Source records
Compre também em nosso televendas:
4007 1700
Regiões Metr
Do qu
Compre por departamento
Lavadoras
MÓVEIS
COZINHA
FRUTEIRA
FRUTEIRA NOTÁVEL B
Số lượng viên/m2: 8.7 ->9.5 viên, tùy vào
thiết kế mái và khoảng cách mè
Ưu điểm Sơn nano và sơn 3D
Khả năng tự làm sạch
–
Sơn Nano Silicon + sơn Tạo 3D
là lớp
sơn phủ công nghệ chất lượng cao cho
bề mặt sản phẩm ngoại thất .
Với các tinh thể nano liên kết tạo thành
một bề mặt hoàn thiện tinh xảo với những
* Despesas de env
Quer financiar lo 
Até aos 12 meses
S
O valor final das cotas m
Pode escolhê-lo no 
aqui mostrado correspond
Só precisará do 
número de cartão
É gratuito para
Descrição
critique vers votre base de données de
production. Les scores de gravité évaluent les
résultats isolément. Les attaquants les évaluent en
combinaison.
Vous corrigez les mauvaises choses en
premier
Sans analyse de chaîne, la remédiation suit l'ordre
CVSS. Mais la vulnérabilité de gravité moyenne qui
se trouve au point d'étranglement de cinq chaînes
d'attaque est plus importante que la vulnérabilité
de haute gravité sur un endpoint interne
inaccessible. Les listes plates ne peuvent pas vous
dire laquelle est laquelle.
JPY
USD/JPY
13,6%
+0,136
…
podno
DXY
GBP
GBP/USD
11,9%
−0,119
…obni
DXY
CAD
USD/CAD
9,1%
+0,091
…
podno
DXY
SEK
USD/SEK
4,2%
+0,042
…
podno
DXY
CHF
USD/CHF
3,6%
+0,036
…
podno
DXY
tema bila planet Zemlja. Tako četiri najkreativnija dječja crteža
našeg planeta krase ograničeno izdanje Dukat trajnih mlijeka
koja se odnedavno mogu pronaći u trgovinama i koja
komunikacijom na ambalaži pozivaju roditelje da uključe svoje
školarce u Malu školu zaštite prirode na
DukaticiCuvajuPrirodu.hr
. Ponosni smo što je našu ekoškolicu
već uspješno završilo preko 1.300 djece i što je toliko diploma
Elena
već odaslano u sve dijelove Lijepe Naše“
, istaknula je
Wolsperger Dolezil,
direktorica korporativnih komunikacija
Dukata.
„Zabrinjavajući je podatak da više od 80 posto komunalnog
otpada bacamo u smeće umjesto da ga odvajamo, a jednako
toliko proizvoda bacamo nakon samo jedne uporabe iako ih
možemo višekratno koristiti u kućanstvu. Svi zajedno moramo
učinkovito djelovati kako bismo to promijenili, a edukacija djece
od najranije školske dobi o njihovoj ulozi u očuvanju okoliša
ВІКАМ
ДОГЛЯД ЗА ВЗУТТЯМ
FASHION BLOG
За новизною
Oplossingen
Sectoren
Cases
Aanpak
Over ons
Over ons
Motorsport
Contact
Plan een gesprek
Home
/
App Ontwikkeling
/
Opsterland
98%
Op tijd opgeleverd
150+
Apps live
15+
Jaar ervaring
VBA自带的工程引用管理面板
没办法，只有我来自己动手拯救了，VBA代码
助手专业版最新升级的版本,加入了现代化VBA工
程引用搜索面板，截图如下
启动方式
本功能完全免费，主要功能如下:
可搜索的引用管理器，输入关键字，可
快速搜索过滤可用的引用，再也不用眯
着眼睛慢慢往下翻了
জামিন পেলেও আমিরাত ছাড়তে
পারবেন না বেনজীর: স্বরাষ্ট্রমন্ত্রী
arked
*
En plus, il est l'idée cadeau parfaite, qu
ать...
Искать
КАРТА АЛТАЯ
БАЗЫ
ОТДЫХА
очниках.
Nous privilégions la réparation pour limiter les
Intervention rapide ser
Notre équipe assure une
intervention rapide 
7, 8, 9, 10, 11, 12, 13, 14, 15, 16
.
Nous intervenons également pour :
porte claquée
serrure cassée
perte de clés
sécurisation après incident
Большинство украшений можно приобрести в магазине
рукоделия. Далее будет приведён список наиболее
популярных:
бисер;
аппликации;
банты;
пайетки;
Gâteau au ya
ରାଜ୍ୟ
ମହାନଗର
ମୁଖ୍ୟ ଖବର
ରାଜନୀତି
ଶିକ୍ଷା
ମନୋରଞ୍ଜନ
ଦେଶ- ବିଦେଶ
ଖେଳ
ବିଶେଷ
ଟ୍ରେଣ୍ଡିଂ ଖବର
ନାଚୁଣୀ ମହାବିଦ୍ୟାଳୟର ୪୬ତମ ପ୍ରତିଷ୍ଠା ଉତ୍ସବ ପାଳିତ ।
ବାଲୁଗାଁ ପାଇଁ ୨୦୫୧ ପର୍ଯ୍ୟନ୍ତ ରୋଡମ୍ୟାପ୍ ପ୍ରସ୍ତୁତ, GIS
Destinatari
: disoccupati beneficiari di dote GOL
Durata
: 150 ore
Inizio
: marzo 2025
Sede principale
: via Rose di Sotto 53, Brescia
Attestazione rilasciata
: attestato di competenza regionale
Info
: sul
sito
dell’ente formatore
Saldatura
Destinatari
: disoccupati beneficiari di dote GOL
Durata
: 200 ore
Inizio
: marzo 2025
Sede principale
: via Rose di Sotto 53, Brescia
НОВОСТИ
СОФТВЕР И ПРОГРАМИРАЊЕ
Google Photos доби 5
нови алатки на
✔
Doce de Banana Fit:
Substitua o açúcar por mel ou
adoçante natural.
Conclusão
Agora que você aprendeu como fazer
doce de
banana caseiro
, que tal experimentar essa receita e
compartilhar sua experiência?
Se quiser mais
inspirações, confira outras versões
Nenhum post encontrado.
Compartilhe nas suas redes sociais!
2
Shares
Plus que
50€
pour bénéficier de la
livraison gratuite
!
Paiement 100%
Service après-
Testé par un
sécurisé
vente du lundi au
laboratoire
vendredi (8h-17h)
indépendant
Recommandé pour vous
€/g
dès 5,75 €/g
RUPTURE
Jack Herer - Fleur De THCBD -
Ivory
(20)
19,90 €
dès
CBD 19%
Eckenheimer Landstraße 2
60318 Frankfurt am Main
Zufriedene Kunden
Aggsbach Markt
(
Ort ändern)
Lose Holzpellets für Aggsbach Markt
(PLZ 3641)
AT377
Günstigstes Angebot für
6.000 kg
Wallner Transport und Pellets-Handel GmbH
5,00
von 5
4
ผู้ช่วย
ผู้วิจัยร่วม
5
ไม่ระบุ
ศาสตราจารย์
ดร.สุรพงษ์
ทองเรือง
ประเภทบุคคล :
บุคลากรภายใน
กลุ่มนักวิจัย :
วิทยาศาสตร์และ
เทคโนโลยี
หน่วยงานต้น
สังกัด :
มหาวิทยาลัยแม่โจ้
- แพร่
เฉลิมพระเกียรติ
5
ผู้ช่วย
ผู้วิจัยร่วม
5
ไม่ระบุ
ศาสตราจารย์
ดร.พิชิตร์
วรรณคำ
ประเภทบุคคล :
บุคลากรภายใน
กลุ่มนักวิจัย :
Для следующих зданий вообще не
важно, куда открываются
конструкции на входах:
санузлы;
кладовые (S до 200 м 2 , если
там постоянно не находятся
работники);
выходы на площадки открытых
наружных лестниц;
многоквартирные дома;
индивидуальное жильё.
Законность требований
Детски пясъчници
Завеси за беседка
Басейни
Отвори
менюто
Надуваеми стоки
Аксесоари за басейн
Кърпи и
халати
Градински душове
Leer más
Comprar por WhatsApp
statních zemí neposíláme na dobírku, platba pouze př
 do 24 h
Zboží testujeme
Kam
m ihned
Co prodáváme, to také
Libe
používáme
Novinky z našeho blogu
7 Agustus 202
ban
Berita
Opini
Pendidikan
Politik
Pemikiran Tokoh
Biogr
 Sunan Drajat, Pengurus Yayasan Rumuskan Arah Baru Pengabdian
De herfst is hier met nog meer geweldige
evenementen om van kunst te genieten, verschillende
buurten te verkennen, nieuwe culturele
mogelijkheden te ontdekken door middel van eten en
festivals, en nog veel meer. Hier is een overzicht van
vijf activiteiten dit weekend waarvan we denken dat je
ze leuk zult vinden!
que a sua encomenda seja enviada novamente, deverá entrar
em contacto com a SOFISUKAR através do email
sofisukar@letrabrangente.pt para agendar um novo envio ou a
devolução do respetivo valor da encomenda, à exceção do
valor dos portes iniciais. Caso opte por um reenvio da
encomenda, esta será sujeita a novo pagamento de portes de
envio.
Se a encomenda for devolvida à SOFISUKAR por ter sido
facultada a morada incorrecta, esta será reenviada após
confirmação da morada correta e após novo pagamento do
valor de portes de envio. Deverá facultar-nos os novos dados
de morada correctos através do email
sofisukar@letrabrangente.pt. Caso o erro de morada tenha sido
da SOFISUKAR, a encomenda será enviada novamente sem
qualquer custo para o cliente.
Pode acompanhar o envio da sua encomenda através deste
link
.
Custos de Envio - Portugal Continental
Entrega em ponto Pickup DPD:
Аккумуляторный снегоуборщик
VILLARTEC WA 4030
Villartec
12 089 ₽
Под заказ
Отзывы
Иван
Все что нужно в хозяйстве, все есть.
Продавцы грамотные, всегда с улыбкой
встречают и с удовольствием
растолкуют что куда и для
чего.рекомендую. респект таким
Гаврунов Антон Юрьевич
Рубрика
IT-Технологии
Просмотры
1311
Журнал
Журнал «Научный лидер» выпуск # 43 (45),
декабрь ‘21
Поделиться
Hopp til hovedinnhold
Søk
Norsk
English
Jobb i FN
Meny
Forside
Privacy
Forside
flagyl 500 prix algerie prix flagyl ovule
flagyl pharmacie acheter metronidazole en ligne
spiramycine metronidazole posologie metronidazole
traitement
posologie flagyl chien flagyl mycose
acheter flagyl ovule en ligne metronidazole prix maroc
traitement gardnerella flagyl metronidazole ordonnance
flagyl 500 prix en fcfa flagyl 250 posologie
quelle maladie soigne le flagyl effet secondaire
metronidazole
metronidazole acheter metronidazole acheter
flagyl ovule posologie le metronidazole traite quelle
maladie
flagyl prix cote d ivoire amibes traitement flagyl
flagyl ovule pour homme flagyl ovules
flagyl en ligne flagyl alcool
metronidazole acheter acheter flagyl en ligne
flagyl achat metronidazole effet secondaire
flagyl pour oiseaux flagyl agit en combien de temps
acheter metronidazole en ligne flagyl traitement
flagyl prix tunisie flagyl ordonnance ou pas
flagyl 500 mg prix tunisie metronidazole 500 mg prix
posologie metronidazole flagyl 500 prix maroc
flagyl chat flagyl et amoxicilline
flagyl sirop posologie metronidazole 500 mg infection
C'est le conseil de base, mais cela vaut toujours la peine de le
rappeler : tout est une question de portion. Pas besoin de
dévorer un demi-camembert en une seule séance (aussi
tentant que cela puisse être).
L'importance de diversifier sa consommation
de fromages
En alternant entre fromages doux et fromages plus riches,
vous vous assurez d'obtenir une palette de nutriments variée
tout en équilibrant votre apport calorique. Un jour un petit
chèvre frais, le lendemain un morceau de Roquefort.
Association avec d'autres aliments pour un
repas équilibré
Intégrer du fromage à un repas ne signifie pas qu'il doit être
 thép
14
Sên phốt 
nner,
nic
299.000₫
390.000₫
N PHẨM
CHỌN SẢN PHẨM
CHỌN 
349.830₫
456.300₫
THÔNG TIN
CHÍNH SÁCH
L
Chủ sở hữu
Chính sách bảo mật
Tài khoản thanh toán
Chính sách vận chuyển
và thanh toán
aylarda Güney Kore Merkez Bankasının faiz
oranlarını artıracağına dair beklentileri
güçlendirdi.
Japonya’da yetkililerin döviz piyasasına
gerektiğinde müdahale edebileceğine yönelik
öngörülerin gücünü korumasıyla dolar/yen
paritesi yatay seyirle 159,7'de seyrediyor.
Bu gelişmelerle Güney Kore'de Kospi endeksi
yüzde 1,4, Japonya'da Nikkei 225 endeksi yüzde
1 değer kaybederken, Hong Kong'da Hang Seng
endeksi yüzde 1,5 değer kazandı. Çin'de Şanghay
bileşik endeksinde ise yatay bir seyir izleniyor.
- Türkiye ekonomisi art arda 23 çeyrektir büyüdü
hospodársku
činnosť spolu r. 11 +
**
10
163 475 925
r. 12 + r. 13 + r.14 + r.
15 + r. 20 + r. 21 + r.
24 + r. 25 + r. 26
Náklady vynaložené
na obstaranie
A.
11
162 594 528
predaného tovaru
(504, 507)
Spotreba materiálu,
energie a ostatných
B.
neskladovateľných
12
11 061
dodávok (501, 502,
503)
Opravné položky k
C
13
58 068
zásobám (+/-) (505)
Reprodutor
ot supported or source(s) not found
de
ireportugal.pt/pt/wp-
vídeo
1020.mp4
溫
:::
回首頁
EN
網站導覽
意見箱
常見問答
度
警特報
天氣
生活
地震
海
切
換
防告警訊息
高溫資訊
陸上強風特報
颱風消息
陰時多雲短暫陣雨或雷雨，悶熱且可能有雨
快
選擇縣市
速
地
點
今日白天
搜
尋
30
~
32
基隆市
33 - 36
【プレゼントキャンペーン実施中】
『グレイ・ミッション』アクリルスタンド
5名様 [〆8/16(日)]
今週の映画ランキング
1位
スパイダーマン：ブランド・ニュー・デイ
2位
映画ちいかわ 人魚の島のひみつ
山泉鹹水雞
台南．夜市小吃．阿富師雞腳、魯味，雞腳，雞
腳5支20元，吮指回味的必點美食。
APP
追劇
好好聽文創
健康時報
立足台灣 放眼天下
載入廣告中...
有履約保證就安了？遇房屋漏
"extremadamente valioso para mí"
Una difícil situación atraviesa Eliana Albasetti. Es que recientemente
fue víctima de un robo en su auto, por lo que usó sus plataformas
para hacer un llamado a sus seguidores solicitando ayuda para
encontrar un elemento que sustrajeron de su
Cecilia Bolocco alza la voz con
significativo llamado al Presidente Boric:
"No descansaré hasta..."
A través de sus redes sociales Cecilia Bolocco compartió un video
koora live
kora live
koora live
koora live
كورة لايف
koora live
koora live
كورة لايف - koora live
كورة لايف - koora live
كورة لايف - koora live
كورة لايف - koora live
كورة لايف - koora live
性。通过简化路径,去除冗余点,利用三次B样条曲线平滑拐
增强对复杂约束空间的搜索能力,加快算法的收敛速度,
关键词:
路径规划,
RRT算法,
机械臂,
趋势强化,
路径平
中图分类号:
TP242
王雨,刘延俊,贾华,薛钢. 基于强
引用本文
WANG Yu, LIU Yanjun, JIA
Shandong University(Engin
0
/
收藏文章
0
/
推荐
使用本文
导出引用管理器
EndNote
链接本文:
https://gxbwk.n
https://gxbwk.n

● Work request
Rewrite the stretch from the start of the records through the line containing "production. Les scores" as a Markdown table with the columns n and Line. Put the row number under n and the line under Line, and omit blank lines.

● Completed task
| n | Line |
|---|---|
| 1 | Compre também em nosso televendas: |
| 2 | 4007 1700 |
| 3 | Regiões Metr |
| 4 | Do qu |
| 5 | Compre por departamento |
| 6 | Lavadoras |
| 7 | MÓVEIS |
| 8 | COZINHA |
| 9 | FRUTEIRA |
| 10 | FRUTEIRA NOTÁVEL B |
| 11 | Số lượng viên/m2: 8.7 ->9.5 viên, tùy vào |
| 12 | thiết kế mái và khoảng cách mè |
| 13 | Ưu điểm Sơn nano và sơn 3D |
| 14 | Khả năng tự làm sạch |
| 15 | – |
| 16 | Sơn Nano Silicon + sơn Tạo 3D |
| 17 | là lớp |
| 18 | sơn phủ công nghệ chất lượng cao cho |
| 19 | bề mặt sản phẩm ngoại thất . |
| 20 | Với các tinh thể nano liên kết tạo thành |
| 21 | một bề mặt hoàn thiện tinh xảo với những |
| 22 | * Despesas de env |
| 23 | Quer financiar lo  |
| 24 | Até aos 12 meses |
| 25 | S |
| 26 | O valor final das cotas m |
| 27 | Pode escolhê-lo no  |
| 28 | aqui mostrado correspond |
| 29 | Só precisará do  |
| 30 | número de cartão |
| 31 | É gratuito para |
| 32 | Descrição |
| 33 | critique vers votre base de données de |
| 34 | production. Les scores de gravité évaluent les |